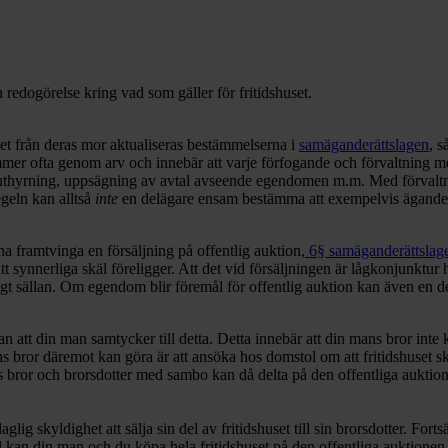
en redogörelse kring vad som gäller för fritidshuset.
vet från deras mor aktualiseras bestämmelserna i
samäganderättslagen
, s
mmer ofta genom arv och innebär att varje förfogande och förvaltning
 uthyrning, uppsägning av avtal avseende egendomen m.m. Med förvalt
geln kan alltså
inte
en delägare ensam bestämma att exempelvis ägander
framtvinga en försäljning på offentlig auktion,
6§ samäganderättslag
synnerliga skäl föreligger. Att det vid försäljningen är lågkonjunktur har 
ldigt sällan. Om egendom blir föremål för offentlig auktion kan även e
 utan att din man samtycker till detta. Detta innebär att din mans bror int
 bror däremot kan göra är att ansöka hos domstol om att fritidshuset ska
ans bror och brorsdotter med sambo kan då delta på den offentliga aukti
aglig skyldighet att sälja sin del av fritidshuset till sin brorsdotter. Fort
all kan din man och du köpa hela fritidshuset på den offentliga auktion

#####

* [YOUR TASK]: Could you restate word for word the lines above, from the one that contains "ldigt sällan. Om" through the one that contains "bror däremot kan", and no others?

* [RESPONSE TO THIS TASK]:
ldigt sällan. Om egendom blir föremål för offentlig auktion kan även e
 utan att din man samtycker till detta. Detta innebär att din mans bror int
 bror däremot kan göra är att ansöka hos domstol om att fritidshuset ska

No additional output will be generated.